ZADANIE DO WYKONANIA →
Przepisz jako tabelę Markdown wiersze od tego, który zawiera „Image attached. Where”, do końca rekordów włącznie, w kolumnach „Nr” (numer kolejny) i „Wiersz” (treść wiersza). Puste wiersze pomiń.

───── REKORDY DO ĆWICZENIA

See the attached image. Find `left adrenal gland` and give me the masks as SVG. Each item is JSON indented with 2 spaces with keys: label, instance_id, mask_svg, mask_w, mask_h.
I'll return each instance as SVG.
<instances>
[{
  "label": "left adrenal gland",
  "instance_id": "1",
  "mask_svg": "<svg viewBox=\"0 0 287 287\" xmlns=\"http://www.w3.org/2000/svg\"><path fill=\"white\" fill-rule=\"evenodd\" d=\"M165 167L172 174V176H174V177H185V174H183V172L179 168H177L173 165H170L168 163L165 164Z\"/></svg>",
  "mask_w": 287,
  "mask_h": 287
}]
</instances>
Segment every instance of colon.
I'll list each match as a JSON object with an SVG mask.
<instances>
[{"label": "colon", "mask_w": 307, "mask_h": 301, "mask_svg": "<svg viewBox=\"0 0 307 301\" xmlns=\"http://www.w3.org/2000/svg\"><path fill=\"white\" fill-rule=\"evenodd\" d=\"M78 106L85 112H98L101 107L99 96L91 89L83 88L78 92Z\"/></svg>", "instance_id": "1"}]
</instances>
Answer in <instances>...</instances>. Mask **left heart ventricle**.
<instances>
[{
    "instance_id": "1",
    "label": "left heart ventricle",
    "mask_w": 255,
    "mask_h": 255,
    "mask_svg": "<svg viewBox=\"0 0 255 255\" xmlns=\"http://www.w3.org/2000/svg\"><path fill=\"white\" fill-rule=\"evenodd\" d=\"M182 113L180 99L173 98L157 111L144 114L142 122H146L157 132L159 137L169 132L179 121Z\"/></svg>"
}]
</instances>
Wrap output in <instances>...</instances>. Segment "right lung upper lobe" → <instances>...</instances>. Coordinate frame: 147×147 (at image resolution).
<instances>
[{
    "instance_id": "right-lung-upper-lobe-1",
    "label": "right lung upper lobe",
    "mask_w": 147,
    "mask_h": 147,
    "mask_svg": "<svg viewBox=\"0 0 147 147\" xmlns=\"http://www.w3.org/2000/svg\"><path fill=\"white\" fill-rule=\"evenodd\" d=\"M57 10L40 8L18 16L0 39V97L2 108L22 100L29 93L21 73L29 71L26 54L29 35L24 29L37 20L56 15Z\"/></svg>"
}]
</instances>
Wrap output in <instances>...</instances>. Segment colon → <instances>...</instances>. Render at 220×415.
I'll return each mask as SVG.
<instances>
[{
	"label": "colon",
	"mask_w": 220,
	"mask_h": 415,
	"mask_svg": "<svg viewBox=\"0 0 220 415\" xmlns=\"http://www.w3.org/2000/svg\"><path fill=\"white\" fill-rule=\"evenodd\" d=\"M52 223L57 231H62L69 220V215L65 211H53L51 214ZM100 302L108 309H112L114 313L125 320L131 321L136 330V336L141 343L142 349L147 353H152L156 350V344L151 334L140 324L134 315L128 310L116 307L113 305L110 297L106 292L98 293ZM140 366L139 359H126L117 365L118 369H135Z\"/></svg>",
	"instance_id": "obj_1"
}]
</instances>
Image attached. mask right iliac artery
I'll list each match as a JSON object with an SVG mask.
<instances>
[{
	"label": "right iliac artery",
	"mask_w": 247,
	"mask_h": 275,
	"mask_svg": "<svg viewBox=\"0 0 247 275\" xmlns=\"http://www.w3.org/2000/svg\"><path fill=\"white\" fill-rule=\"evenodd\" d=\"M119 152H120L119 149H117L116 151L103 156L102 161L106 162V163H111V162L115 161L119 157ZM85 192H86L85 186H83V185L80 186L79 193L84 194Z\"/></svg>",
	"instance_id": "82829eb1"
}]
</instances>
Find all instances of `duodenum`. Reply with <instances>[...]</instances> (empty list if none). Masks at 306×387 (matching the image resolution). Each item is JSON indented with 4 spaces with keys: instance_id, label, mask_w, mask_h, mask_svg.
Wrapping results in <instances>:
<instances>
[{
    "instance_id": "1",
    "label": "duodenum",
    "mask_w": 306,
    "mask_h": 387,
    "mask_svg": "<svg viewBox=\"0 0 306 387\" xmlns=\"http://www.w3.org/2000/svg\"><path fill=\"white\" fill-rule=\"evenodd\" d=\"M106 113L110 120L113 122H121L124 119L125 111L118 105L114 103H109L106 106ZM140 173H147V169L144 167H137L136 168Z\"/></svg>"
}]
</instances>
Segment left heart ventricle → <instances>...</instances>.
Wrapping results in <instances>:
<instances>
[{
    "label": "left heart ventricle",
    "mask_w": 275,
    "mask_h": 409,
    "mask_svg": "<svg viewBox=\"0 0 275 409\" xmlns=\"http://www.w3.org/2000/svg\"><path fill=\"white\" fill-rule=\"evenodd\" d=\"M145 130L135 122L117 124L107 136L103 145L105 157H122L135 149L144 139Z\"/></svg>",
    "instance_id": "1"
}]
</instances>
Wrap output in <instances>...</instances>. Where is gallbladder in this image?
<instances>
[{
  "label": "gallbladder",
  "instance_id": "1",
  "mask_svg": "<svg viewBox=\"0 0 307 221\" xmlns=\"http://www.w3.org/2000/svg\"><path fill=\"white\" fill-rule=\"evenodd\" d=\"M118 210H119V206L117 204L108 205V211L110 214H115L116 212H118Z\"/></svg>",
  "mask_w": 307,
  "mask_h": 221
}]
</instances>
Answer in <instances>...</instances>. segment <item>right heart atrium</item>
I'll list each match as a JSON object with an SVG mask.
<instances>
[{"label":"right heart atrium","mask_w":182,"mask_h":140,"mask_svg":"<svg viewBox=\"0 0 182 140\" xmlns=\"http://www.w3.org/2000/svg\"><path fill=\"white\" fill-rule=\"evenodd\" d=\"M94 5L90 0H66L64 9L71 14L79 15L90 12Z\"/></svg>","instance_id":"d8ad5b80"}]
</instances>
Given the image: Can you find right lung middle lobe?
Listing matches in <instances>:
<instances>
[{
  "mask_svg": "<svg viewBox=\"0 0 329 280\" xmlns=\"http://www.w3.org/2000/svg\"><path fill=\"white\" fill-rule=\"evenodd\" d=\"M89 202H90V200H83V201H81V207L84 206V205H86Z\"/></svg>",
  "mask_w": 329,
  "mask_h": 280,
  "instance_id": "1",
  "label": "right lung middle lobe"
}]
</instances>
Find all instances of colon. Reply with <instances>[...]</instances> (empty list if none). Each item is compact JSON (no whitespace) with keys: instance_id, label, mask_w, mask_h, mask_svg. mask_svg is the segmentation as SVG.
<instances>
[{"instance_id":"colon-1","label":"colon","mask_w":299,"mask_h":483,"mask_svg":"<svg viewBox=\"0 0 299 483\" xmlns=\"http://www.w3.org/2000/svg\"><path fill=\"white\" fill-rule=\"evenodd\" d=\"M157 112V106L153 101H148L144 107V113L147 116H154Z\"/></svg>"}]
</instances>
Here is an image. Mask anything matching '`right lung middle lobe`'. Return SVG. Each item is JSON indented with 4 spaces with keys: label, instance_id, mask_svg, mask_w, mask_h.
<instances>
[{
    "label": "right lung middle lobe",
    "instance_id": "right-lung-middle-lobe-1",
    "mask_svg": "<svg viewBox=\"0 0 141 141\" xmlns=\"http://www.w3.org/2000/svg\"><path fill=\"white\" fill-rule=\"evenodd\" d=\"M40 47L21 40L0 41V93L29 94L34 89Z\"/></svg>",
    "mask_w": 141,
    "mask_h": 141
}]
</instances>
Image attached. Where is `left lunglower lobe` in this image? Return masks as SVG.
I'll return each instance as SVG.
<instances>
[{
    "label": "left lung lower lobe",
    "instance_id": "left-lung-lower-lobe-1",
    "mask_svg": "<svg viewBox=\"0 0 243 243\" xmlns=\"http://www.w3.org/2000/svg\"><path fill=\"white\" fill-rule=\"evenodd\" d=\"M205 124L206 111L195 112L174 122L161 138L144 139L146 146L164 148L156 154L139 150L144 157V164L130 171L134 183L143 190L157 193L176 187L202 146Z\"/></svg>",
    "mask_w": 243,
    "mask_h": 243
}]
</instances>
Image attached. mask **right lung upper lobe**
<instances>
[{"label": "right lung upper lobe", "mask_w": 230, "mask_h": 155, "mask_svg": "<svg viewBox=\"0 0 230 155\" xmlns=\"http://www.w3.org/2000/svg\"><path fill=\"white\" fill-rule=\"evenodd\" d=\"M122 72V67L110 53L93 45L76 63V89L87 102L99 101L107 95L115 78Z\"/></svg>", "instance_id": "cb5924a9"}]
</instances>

──────────

WYNIK ZADANIA →
| Nr | Wiersz |
|---|---|
| 1 | Image attached. Where is `left lunglower lobe` in this image? Return masks as SVG. |
| 2 | I'll return each instance as SVG. |
| 3 | <instances> |
| 4 | [{ |
| 5 |     "label": "left lung lower lobe", |
| 6 |     "instance_id": "left-lung-lower-lobe-1", |
| 7 |     "mask_svg": "<svg viewBox=\"0 0 243 243\" xmlns=\"http://www.w3.org/2000/svg\"><path fill=\"white\" fill-rule=\"evenodd\" d=\"M205 124L206 111L195 112L174 122L161 138L144 139L146 146L164 148L156 154L139 150L144 157V164L130 171L134 183L143 190L157 193L176 187L202 146Z\"/></svg>", |
| 8 |     "mask_w": 243, |
| 9 |     "mask_h": 243 |
| 10 | }] |
| 11 | </instances> |
| 12 | Image attached. mask **right lung upper lobe** |
| 13 | <instances> |
| 14 | [{"label": "right lung upper lobe", "mask_w": 230, "mask_h": 155, "mask_svg": "<svg viewBox=\"0 0 230 155\" xmlns=\"http://www.w3.org/2000/svg\"><path fill=\"white\" fill-rule=\"evenodd\" d=\"M122 72V67L110 53L93 45L76 63V89L87 102L99 101L107 95L115 78Z\"/></svg>", "instance_id": "cb5924a9"}] |
| 15 | </instances> |